The pediatrician told us for months that it was dairy allergy, so we put him on Soy. The GI Doc told us soy is not the best choice at all so then we were at a loss. Now my son will only drink soy, but he can eat dairy no problem. 6 months after really expressing concerns he finally ordered blood tests. I told him about celiac in the family and the blood/stool test came back negative. It took 6 months to get the pediatrician to send us to the a GI doc, that doctor was shocked he hadn't ordered any allergy tests. The allergist was too. The allergist didn't find anything and had us go back to diary. At that point the pediatrician told us it was probably "toddler diarrhea" that kids out grow. We took it upon ourselves to go back to the GI doctor who agreed doing a biopsy was the best choice. That morning he had no expectations of finding anything and came back with a swollen, irritated tummy full of bacteria and 9 ulcers in the upper small bowel. He was shocked. The biopsy for celiac came back positive and we are just waiting on the genetics test.

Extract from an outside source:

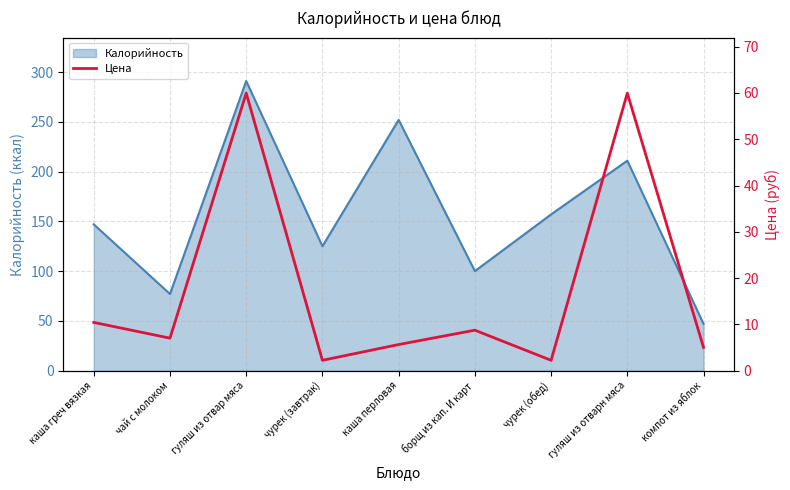

How many lines are shown in the chart?

1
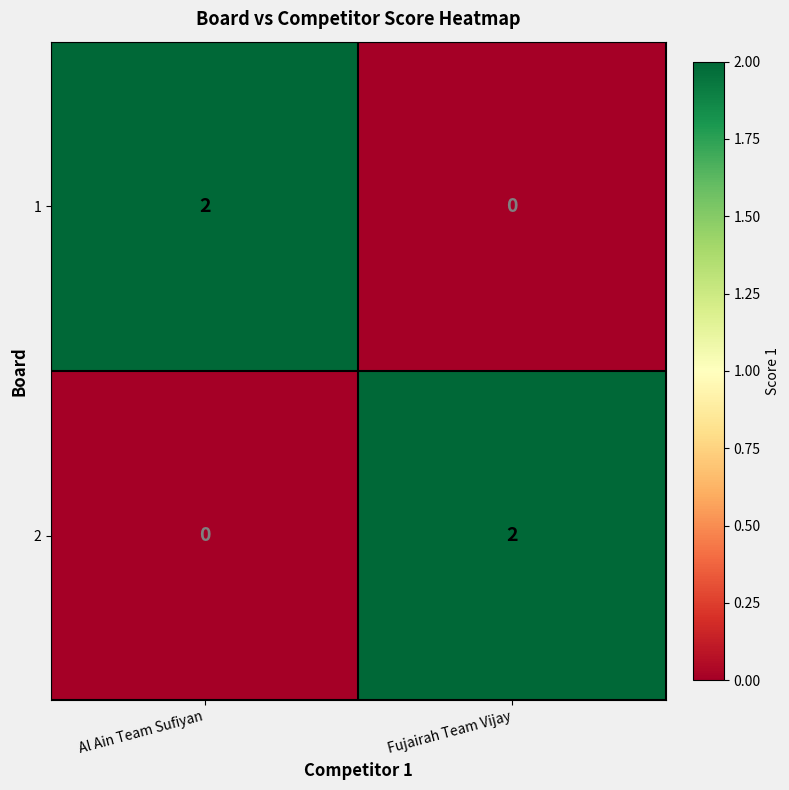

The 1 series shows -1 at Fujairah Team Vijay. True or false?

False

The test is not that big of a deal in my opinion. If you have any doubts then tell the GI doctor you want a biopsy done to test for celiacs. Thank god we fought for it. Also remember gluten-free diets before, or during any tests will really mess up the results.
My second daughter's symptoms where pretty much exactly the same as what you listed for your son, with the exception of the frequency of the stools (she would go for 4-6 days with out a BM and then have many BM's over the next day or two that were all very loose and sometimes watery). I wish we had done the biopsy, but at the time I didn't know much about the different tests. I just knew that the blood tests could come out with false negatives. So, after she had the negative blood test I took her off of gluten anyway, because I was diagnosed with Celiac a few months before. I was pretty sure it was gluten, because previously after all her problems had started I took her (and myself - she was nursing) off of all the 8 most common allergens including dairy and soy for over six months. I was very carefull and didn't buy hardly any packaged products.
All that to say my experience with my son has been very similar. I did take dairy and soy out of my diet for a little over two months before I tried taking gluten out. He showed no improvement at all, and I do believe that I truly was not getting any little bits in anything.
Now I think - like you said - it would have been helpful to have a biopsy on him as well, but I had been off of gluten for too long.
Thank you for sharing all that info.